Legal
Data processing.
How client data is handled inside an engagement, in plain English.
This page is a plain-English summary, updated 16 July 2026. The written terms that accompany each engagement take precedence.
Public data first
Our ladder starts where no access is needed. The free check and the standard reviews run on public data and on documents you choose to hand us; they involve no system credentials and no private operating data. Read-only access to your systems is requested only at the tiers that need it, and only once the written agreements are in place.
Read-only and draft-only by default
Any credentials we hold are read-only. We read and analyse; we do not change anything in your systems. Anything that would send, post or publish externally is prepared as a draft for your approval, and is only ever enabled after a supervised period you agree to in writing.
Your own isolated server
Each recurring client runs on their own isolated server, and your data is never commingled with another client's. Data is encrypted in transit and at rest, administrative access is restricted and protected with multi-factor authentication, credentials sit in a secrets manager rather than in plain text, and backups are taken and restore-tested.
Data minimisation
We process the minimum each service needs. Guest personal information is kept out of the AI model step wherever the work can run on de-identified or aggregated inputs, and we do not process payment-card numbers at all.
Market protection
Where an engagement involves your private data or ongoing owner-side advice, we do not take on a direct competitor in your market for the term of the work.
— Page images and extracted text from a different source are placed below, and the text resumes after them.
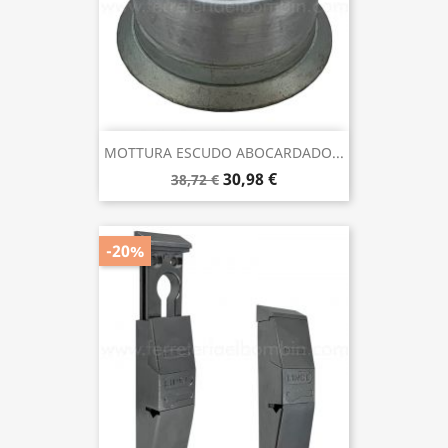
MOTTURA ESCUDO ABOCARDADO...
30,98 €
38,72 €
-20%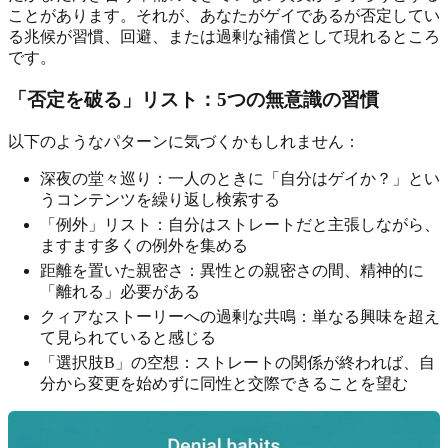
ことがあります。それが、あなたがゲイであるが否定してい
る兆候が習慣、回避、または過剰な補償として現れるところ
です。
「否定を破る」リスト：5つの無意識の習慣
以下のようなパターンに気づくかもしれません：
深夜の堂々巡り：一人のときに「自分はゲイか？」とい
うコンテンツを繰り返し検索する
「例外」リスト：自分はストレートだと主張しながら、
ますます多くの例外を集める
距離を置いた親密さ：異性との親密さの間、精神的に
「離れる」必要がある
クィアなストーリーへの過剰な共鳴：単なる興味を超え
て見られていると感じる
「選択肢B」の空想：ストレートの関係が終われば、自
分から変更を始めずに同性と交際できることを望む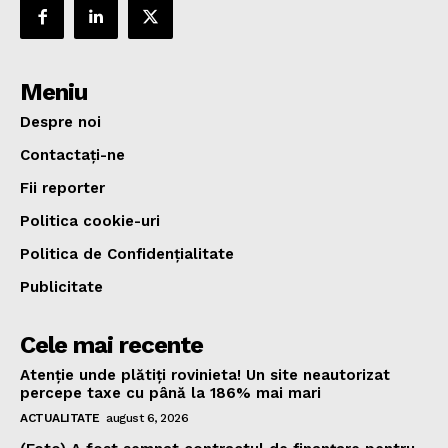
Meniu
Despre noi
Contactați-ne
Fii reporter
Politica cookie-uri
Politica de Confidențialitate
Publicitate
Cele mai recente
Atenție unde plătiți rovinieta! Un site neautorizat
percepe taxe cu până la 186% mai mari
ACTUALITATE
august 6, 2026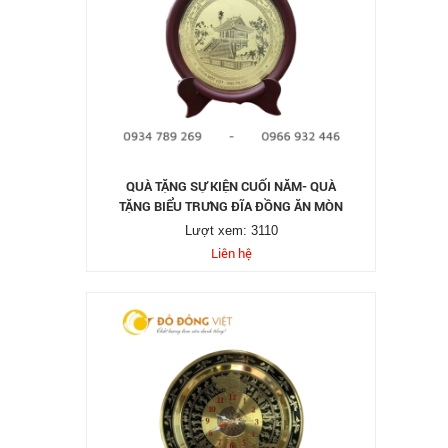
QUÀ TẶNG SỰ KIỆN CUỐI NĂM- QUÀ
TẶNG BIỂU TRƯNG ĐĨA ĐỒNG ĂN MÒN
Lượt xem: 3110
Liên hệ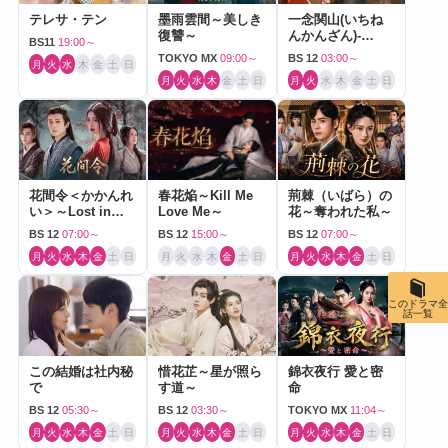
テレサ・テン
墨雨雲間～美しき
一念関山(いちね
復讐～
んかんざん)-
BS11
19:00～
Journey to Love-
TOKYO MX
09:00～
BS 12
03:00～
月
火
水
木
金
土
日
月
火
水
木
金
土
日
月
火
水
木
金
土
日
花間令＜かかんれ
春花焔～Kill Me
荊棘（いばら）の
い＞～Lost in
Love Me～
花～奪われた私～
Love～
BS 12
07:00～
BS 12
15:00～
BS 12
07:00～
月
火
水
木
金
土
日
月
火
水
木
金
土
日
月
火
水
木
金
土
日
このドラマ全
話一覧
この結婚は社内秘
惜花芷～星が照ら
錦衣夜行 愛と密
で
す道～
命
BS 12
05:30～
BS 12
03:30～
TOKYO MX
11:04～
月
火
水
木
金
土
日
月
火
水
木
金
土
日
月
火
水
木
金
土
日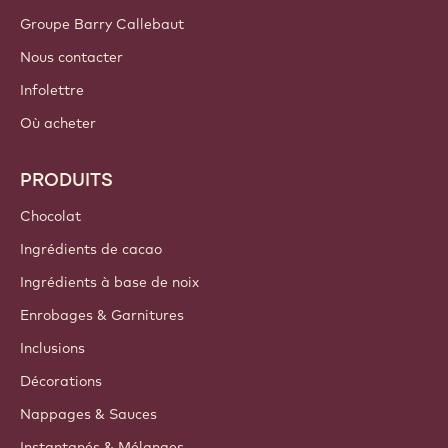
Groupe Barry Callebaut
Nous contacter
Infolettre
Où acheter
PRODUITS
Chocolat
Ingrédients de cacao
Ingrédients à base de noix
Enrobages & Garnitures
Inclusions
Décorations
Nappages & Sauces
Instantanés & Mélanges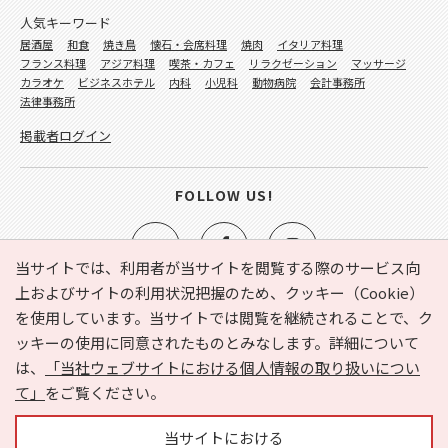
人気キーワード
居酒屋
和食
焼き鳥
懐石・会席料理
焼肉
イタリア料理
フランス料理
アジア料理
喫茶・カフェ
リラクゼーション
マッサージ
カラオケ
ビジネスホテル
内科
小児科
動物病院
会計事務所
法律事務所
掲載者ログイン
FOLLOW US!
当サイトでは、利用者が当サイトを閲覧する際のサービス向
上およびサイトの利用状況把握のため、クッキー（Cookie）
を使用しています。当サイトでは閲覧を継続されることで、ク
e-NAVITA（イーナビタ）とは？
お気に入り
ヘルプ
ッキーの使用に同意されたものとみなします。詳細について
利用規約
個人情報の取り扱いについて
運営会社
は、
「当社ウェブサイトにおける個人情報の取り扱いについ
サイトマップ
広告掲載に関するお問い合わせ
て」
をご覧ください。
サイトの内容に関するお問い合わせ
当サイトにおける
Public checks and public-data reviews do not carry this protection, and never block a market.
Subprocessors, in plain sight
Four providers support engagement delivery, each bound by written data-protection terms:
- Hetzner hosts the per-client isolated servers, in EU regions.
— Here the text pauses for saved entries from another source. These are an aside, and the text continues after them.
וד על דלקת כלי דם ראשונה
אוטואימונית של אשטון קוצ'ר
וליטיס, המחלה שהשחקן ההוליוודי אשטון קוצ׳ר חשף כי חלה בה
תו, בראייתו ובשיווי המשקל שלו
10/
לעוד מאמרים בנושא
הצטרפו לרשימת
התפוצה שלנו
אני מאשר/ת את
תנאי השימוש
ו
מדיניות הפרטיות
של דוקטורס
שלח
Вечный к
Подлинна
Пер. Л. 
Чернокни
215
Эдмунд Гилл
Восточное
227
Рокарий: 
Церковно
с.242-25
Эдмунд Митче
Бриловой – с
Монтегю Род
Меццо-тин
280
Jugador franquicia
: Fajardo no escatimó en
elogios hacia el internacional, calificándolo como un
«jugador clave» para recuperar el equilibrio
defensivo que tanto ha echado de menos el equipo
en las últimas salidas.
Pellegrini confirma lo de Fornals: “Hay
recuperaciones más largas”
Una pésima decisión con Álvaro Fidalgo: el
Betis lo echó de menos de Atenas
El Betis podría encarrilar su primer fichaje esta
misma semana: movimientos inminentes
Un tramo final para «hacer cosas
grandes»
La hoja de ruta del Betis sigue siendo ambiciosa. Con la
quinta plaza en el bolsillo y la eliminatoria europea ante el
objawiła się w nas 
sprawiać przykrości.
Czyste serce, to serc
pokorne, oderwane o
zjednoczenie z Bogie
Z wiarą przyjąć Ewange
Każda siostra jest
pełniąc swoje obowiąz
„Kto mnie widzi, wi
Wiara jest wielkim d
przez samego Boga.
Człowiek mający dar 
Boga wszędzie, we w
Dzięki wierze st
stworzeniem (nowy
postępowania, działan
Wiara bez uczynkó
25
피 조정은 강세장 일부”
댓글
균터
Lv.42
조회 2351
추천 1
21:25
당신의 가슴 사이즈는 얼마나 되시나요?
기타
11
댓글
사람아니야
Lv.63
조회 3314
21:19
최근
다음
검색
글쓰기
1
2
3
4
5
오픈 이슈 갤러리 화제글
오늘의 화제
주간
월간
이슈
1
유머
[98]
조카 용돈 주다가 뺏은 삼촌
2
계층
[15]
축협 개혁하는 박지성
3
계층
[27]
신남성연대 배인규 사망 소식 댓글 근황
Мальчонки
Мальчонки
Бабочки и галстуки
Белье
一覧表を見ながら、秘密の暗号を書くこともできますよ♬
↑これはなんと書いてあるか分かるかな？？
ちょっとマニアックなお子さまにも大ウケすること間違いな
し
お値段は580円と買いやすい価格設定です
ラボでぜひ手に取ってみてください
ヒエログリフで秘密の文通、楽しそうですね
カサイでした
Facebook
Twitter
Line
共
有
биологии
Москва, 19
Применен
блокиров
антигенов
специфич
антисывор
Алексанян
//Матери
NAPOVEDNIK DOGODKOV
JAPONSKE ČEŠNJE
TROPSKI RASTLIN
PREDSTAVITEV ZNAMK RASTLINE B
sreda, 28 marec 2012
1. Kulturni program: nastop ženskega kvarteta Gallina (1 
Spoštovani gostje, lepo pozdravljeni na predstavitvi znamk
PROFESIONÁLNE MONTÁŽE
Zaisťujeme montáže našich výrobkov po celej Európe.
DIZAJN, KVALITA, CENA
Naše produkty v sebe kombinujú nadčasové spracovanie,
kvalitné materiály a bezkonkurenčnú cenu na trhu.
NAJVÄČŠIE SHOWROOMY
- OpenRouter runs the AI models, configured for zero data retention.
- Apify collects public data.
- healthchecks.io monitors uptime and is not designed to receive client personal data.
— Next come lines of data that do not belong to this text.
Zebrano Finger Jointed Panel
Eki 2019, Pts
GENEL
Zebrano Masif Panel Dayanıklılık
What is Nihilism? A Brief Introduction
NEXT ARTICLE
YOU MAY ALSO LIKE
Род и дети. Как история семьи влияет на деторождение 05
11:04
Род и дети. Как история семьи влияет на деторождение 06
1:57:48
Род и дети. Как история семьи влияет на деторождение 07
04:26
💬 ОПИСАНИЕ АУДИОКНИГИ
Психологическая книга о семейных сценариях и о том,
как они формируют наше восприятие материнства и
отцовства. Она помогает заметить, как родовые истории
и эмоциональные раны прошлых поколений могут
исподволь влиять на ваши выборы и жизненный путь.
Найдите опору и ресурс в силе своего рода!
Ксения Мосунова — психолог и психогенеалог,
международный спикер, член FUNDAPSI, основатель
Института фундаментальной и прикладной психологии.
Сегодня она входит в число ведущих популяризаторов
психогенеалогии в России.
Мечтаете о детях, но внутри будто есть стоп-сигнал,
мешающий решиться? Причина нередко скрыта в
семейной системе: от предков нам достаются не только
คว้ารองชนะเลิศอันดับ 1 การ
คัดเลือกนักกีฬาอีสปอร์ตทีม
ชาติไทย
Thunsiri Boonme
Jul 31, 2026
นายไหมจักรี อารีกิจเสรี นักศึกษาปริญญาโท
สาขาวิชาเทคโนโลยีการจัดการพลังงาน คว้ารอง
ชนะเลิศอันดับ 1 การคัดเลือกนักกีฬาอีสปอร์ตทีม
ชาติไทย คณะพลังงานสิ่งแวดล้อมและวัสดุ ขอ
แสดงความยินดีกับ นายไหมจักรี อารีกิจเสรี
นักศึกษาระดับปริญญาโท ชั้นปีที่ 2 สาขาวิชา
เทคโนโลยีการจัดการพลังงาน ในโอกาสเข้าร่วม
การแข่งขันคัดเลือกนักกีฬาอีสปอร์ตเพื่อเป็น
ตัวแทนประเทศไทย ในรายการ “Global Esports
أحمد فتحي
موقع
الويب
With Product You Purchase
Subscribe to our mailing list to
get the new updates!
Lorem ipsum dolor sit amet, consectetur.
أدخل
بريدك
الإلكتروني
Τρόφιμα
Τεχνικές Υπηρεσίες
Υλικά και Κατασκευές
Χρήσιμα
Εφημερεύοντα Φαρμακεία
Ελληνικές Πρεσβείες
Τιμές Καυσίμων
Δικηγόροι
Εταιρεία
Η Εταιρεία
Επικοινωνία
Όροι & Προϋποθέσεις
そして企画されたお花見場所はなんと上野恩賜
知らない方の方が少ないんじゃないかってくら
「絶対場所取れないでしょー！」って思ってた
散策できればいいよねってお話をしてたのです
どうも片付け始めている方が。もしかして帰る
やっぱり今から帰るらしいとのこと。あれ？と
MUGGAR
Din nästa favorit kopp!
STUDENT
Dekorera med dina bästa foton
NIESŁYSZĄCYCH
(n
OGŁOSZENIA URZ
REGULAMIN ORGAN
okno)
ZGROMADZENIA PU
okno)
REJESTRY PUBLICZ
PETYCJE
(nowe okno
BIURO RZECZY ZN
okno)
We give clients notice of any addition or replacement of a subprocessor. The providers behind this website itself are listed on the privacy page.
If something goes wrong
We notify affected clients of a personal-data breach without undue delay, and in any event within 72 hours of becoming aware of it.
When an engagement ends
You receive an export of your data in a commonly used format, and we return or delete it, including backups, within the window set in the agreement. The isolated server is decommissioned as part of that process, and on request we confirm deletion in writing.
The binding document
A signed data processing agreement accompanies every engagement that touches private operating data. That agreement, together with the engagement's written terms, is the binding record; this page is only the summary. Deliverables are management diagnostics for your own decision-making, not for reliance by third parties.